Pandas how to apply multiple functions to dataframe
For Pandas 0.20.0 or newer, use df.agg
(thanks to ayhan for pointing this out):
In [11]: df.agg(['mean', 'std'])
Out[11]:
one two
mean 5.147471 4.964100
std 2.971106 2.753578
For older versions, you could use
In [61]: df.groupby(lambda idx: 0).agg(['mean','std'])
Out[61]:
one two
mean std mean std
0 5.147471 2.971106 4.9641 2.753578
Another way would be:
In [68]: pd.DataFrame({col: [getattr(df[col], func)() for func in ('mean', 'std')] for col in df}, index=('mean', 'std'))
Out[68]:
one two
mean 5.147471 4.964100
std 2.971106 2.753578
In the general case where you have arbitrary functions and column names, you could do this:
df.apply(lambda r: pd.Series({'mean': r.mean(), 'std': r.std()})).transpose()
mean std
one 5.366303 2.612738
two 4.858691 2.986567
I am using pandas to analyze Chilean legislation drafts. In my dataframe, the list of authors are stored as a string. The answer above did not work for me (using pandas 0.20.3). So I used my own logic and came up with this:
df.authors.apply(eval).apply(len).sum()
Concatenated applies! A pipeline!! The first apply transforms
"['Barros Montero: Ramón', 'Bellolio Avaria: Jaime', 'Gahona Salazar: Sergio']"
into the obvious list, the second apply counts the number of lawmakers involved in the project. I want the size of every pair (lawmaker, project number) (so I can presize an array where I will study which parties work on what).

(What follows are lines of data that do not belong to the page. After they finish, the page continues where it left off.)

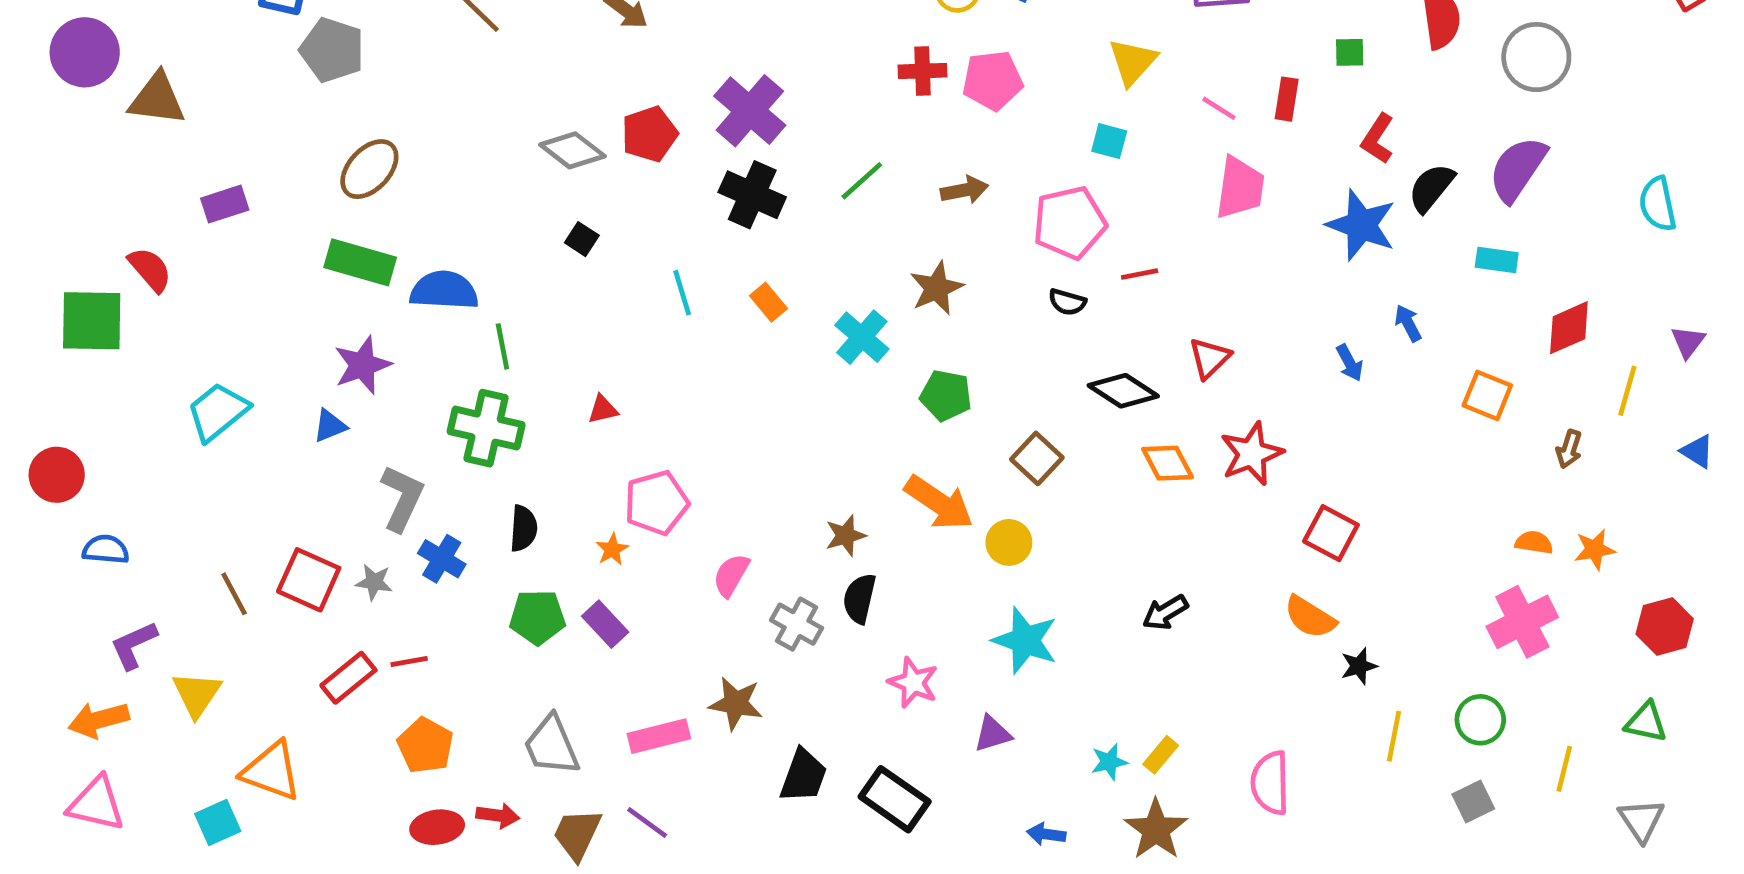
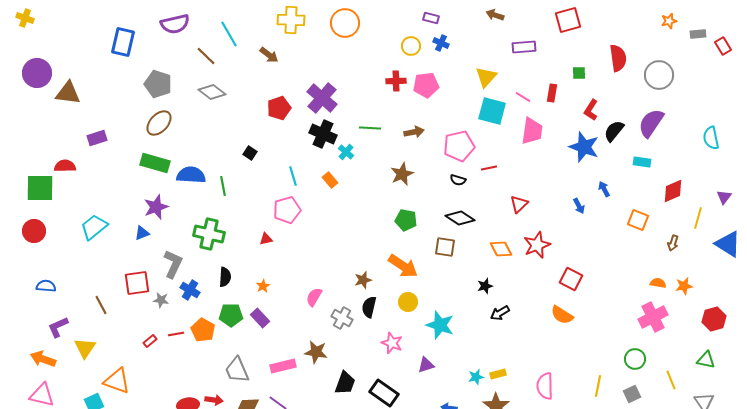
gray pentagon: (332, 50) -> (158, 84), moved
cyan square: (1109, 141) -> (492, 111), moved, size x1.8
gray diamond: (572, 150) -> (212, 92), moved
green line: (862, 181) -> (370, 128), turned 45
red semicircle: (150, 269) -> (65, 166), turned -50
cyan cross: (862, 337) -> (346, 152), moved, size x0.7
green line: (502, 346) -> (223, 186), moved
black diamond: (1123, 391) -> (460, 218), moved
red triangle: (603, 409) -> (266, 239), moved
blue triangle: (1697, 451) -> (728, 244), size x1.8
brown square: (1037, 458) -> (445, 247), turned -35
red circle: (57, 475) -> (34, 231), moved
pink pentagon: (656, 503) -> (287, 210), moved
yellow circle: (1009, 542) -> (408, 302), moved
red square: (309, 580) -> (137, 283), moved, turned -32
black star: (1359, 666) -> (485, 286), moved
red rectangle: (348, 678) -> (150, 341), size x0.6
orange arrow: (99, 720) -> (43, 359), turned 35
yellow line: (1394, 736) -> (598, 386), moved
orange pentagon: (425, 745) -> (203, 330), moved
yellow rectangle: (1161, 755) -> (498, 374), turned 35
yellow line: (1564, 769) -> (671, 380), turned -36

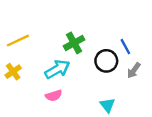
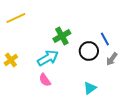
yellow line: (18, 41) -> (16, 18), moved
pink semicircle: (54, 96) -> (45, 80), turned 72
cyan triangle: (107, 105) -> (90, 88), turned 32

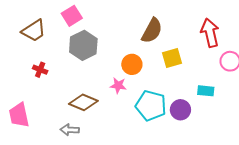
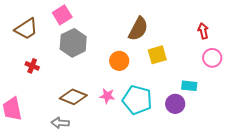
red arrow: (210, 33) -> (203, 31), moved, size x0.6
pink star: (118, 85) -> (107, 96), moved
purple circle: (180, 110) -> (175, 104), moved

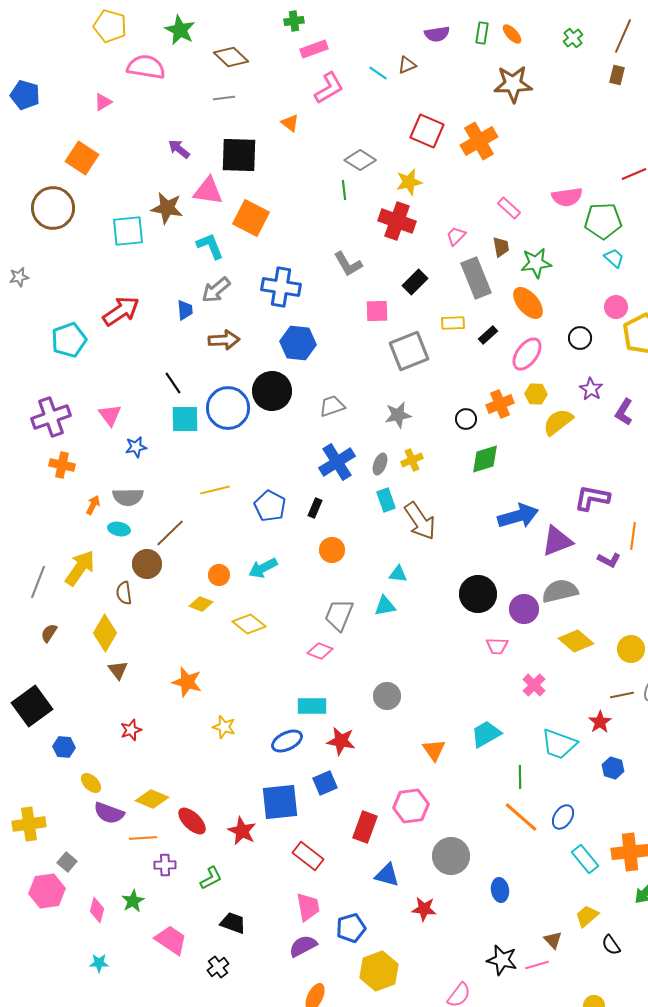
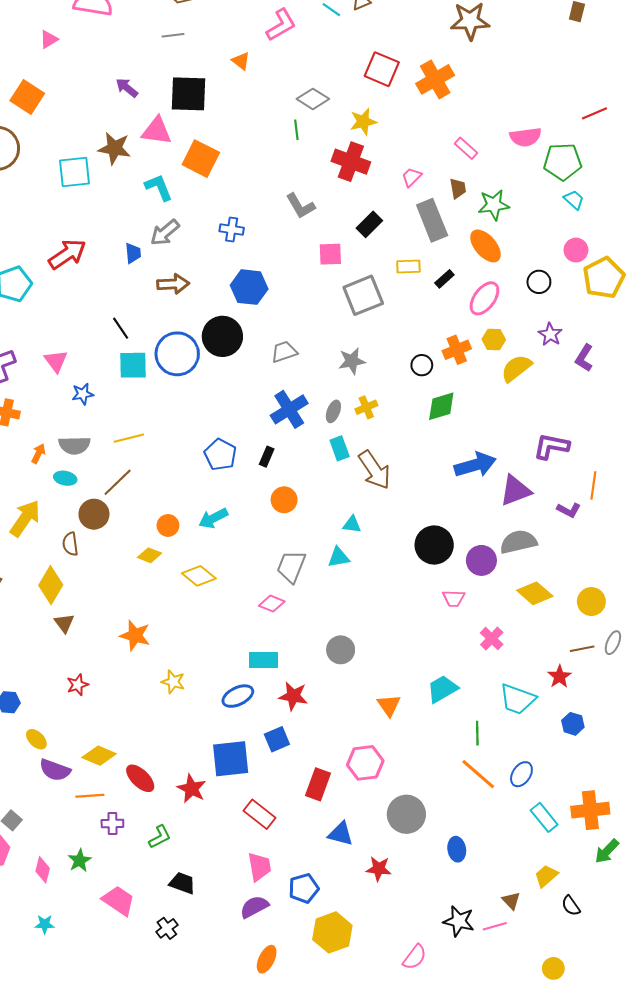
blue cross: (281, 287) -> (232, 229), size x0.6
yellow line: (215, 490) -> (129, 438), moved

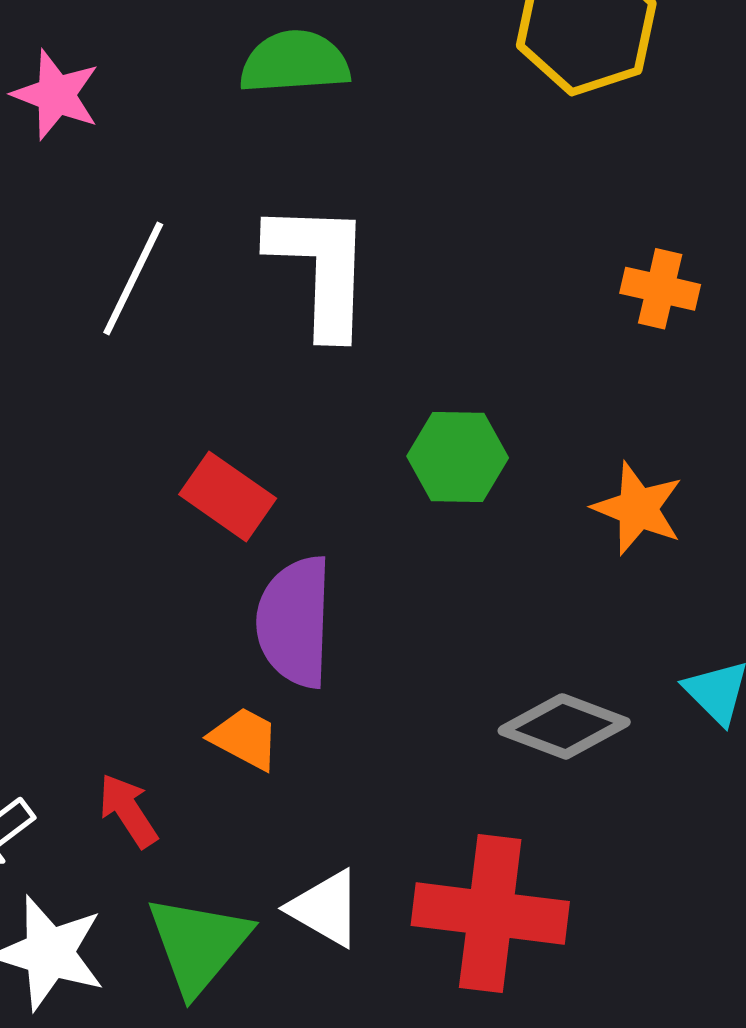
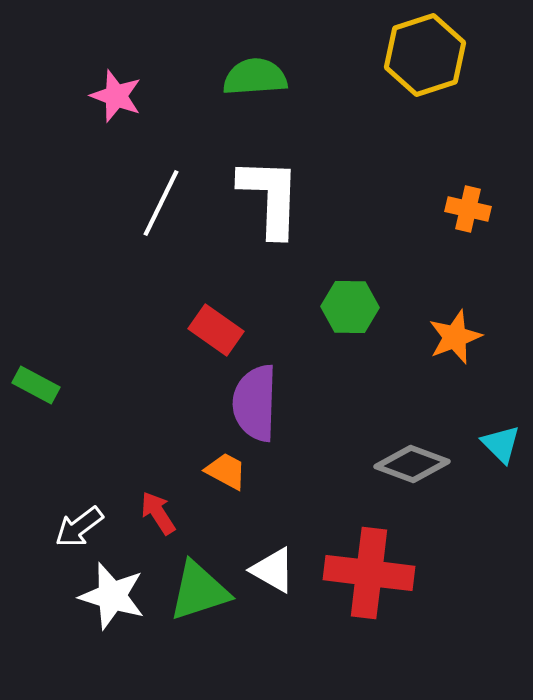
orange star: (638, 508) -> (455, 337), turned 30
green triangle: (198, 944) -> (199, 591), turned 32

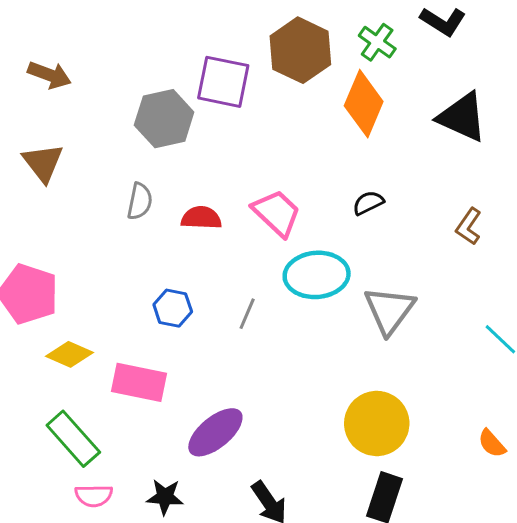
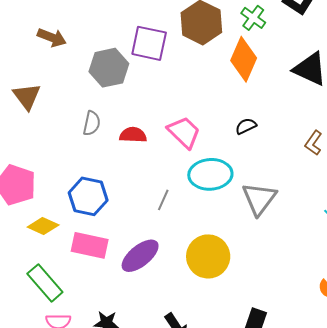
brown arrow: (49, 75) -> (52, 38), moved
blue hexagon: (173, 308) -> (88, 196), moved, size x1.5
yellow circle: (377, 423) -> (208, 256), moved
purple ellipse: (215, 432) -> (140, 256), moved

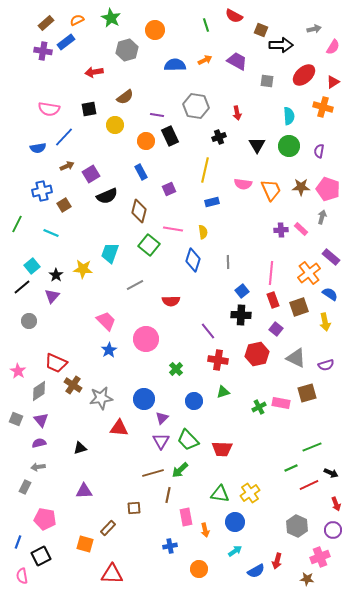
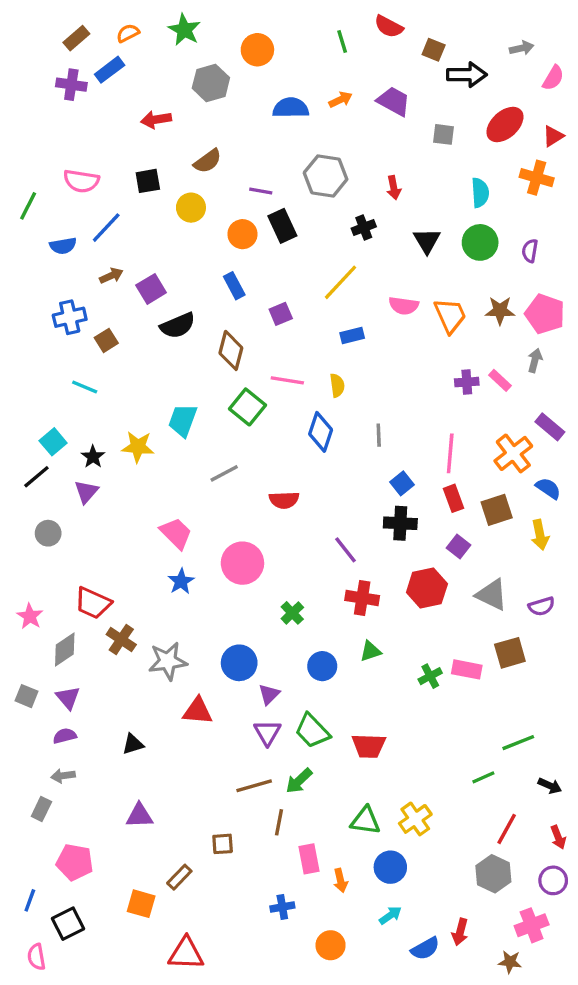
yellow line: (205, 170) -> (341, 282), turned 30
green line: (17, 224) -> (28, 206), moved
red line: (309, 485) -> (507, 829), moved, turned -36

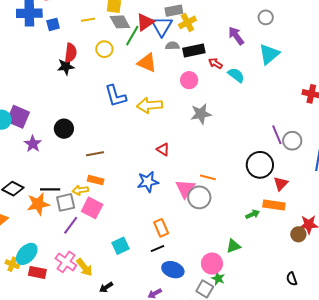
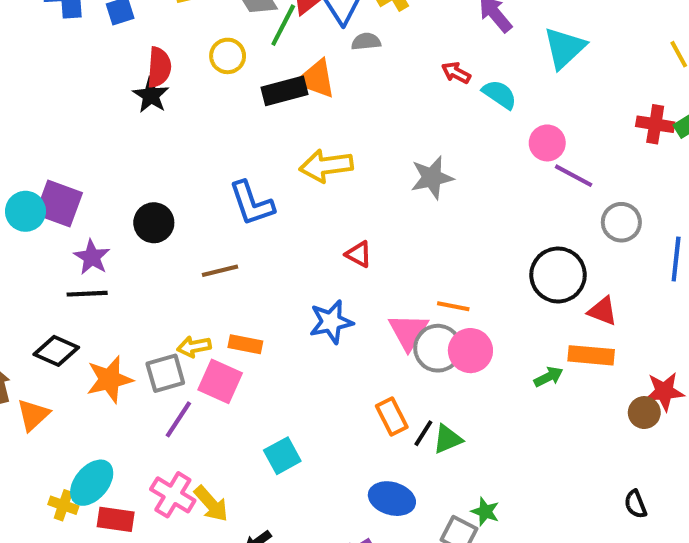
black rectangle: (194, 51) -> (284, 91), moved
black star: (66, 66) -> (151, 95), turned -30
pink circle: (189, 80) -> (547, 143), moved
blue L-shape: (115, 96) -> (252, 203), moved
purple line: (277, 135) -> (574, 176), moved, turned -36
orange rectangle: (96, 180) -> (245, 344), moved
red triangle: (281, 184) -> (603, 311), turned -49
black line: (50, 189) -> (87, 294), moved
orange rectangle: (161, 228) -> (392, 417), moved
green triangle: (233, 246) -> (448, 439), moved
black line: (157, 248) -> (423, 433), moved, turned -32
pink circle: (212, 264) -> (470, 351), moved

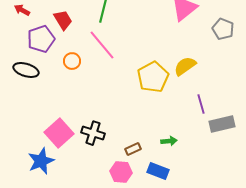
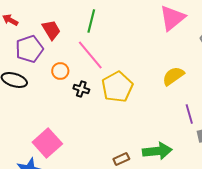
yellow pentagon: (153, 77) -> (117, 87), moved
black cross: (93, 133) -> (81, 89), moved, size x0.7
green arrow: (169, 141) -> (157, 151), size x1.8

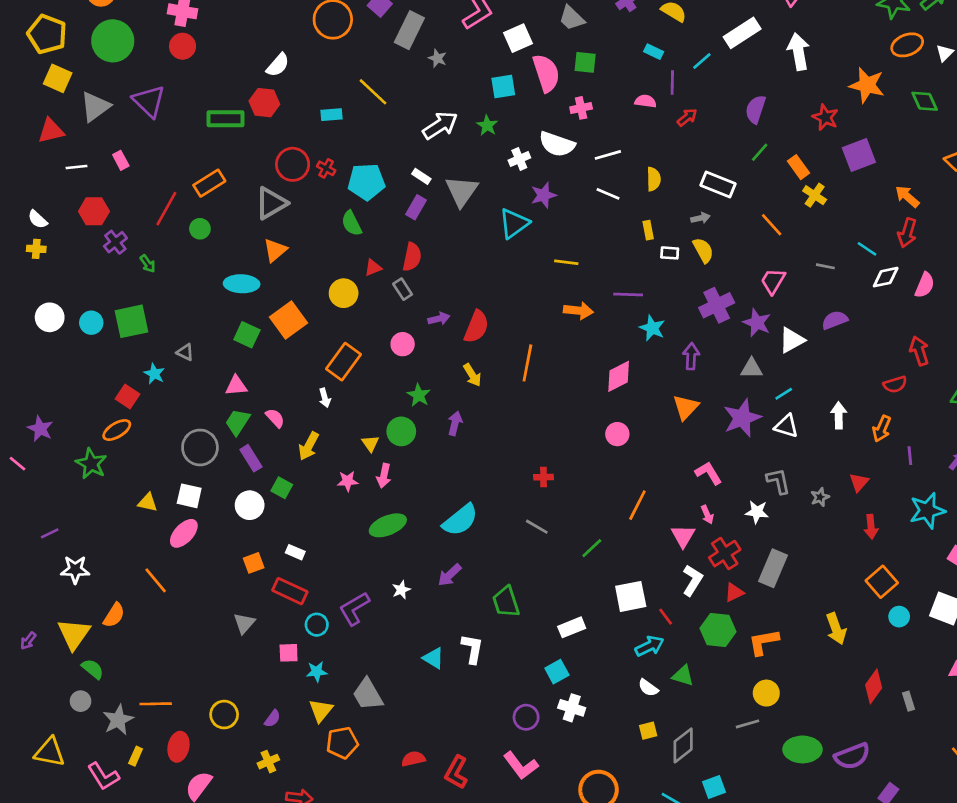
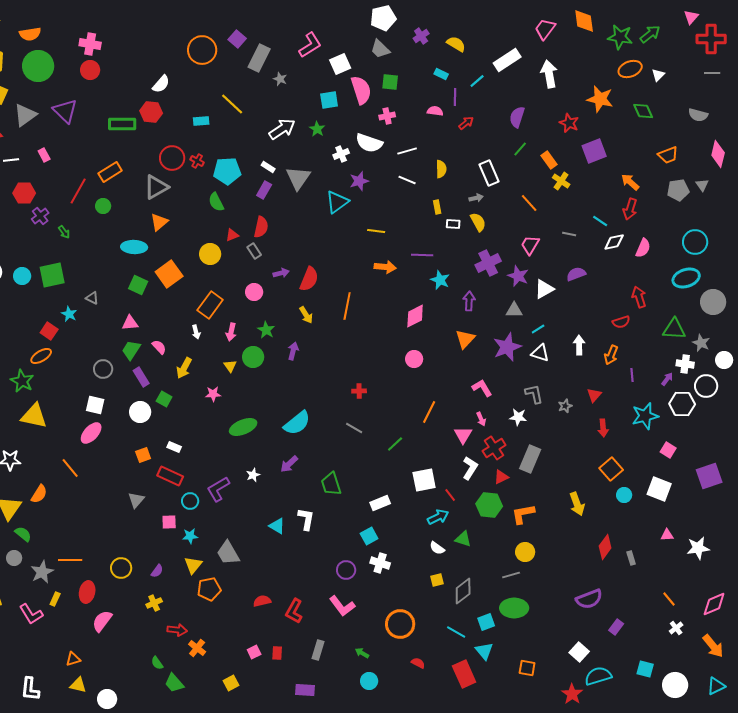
white rectangle: (718, 184) -> (489, 173), turned 45
gray circle: (200, 447) -> (103, 369), size x0.7
pink arrow: (384, 476) -> (231, 332), moved
yellow triangle: (148, 503) -> (34, 416), moved, size x1.8
green ellipse: (803, 749) -> (514, 608), moved

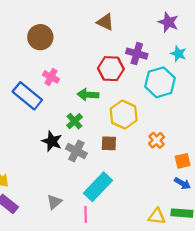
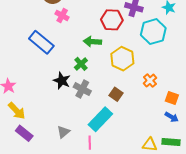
pink cross: (51, 77) -> (62, 16), moved
brown square: (109, 143) -> (116, 94), moved, turned 32
orange square: (183, 161) -> (172, 98), turned 32

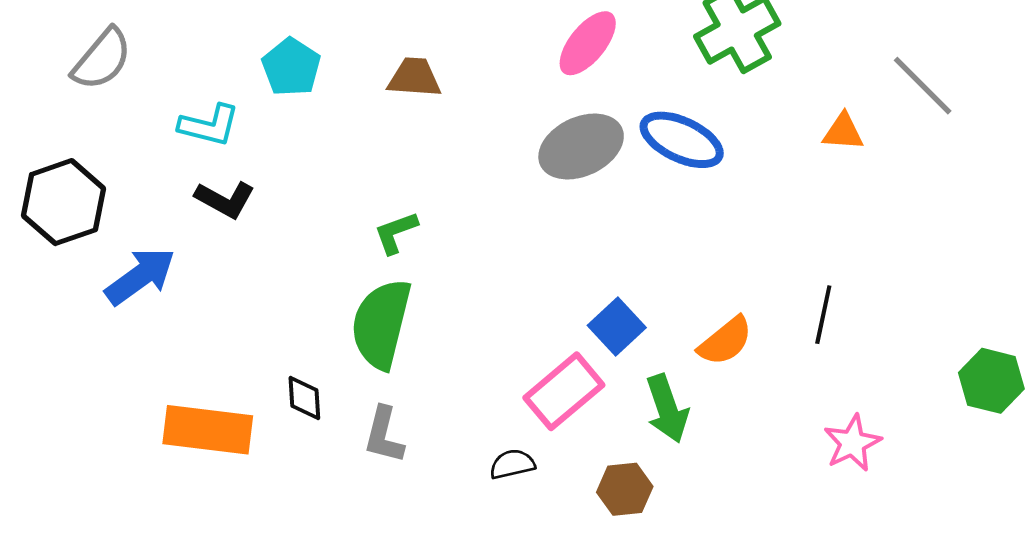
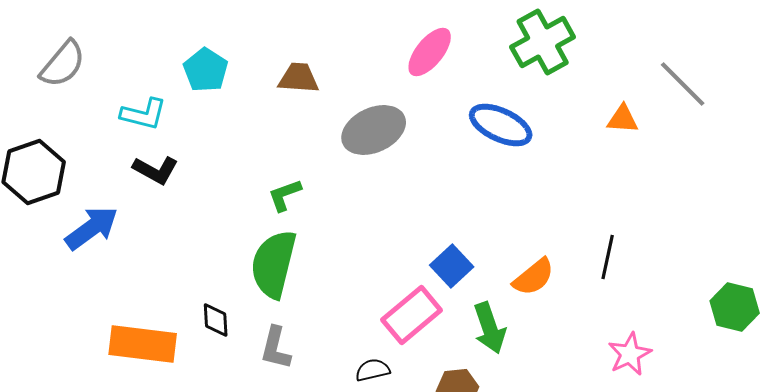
gray ellipse: (581, 146) -> (374, 130), moved

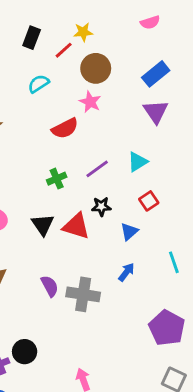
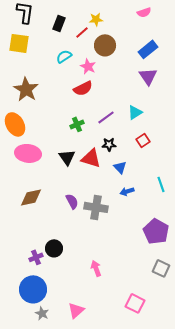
pink star: (90, 102) -> (88, 66), moved
blue triangle: (129, 232) -> (120, 167), moved, turned -32
blue arrow: (126, 272) -> (127, 191), turned -144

Interestingly, this works! Even more interestingly, that last call fails if one gets too ambitious and does this instead:
df.autores.apply(eval).apply(len).apply(sum)
with an error:
TypeError: 'int' object is not iterable
coming from deep within /site-packages/pandas/core/series.py in apply
I tried to apply three functions into a column and it works
#removing new line character
rem_newline = lambda x : re.sub('\n',' ',x).strip()
#character lower and removing spaces
lower_strip = lambda x : x.lower().strip()
df = df['users_name'].apply(lower_strip).apply(rem_newline).str.split('(',n=1,expand=True)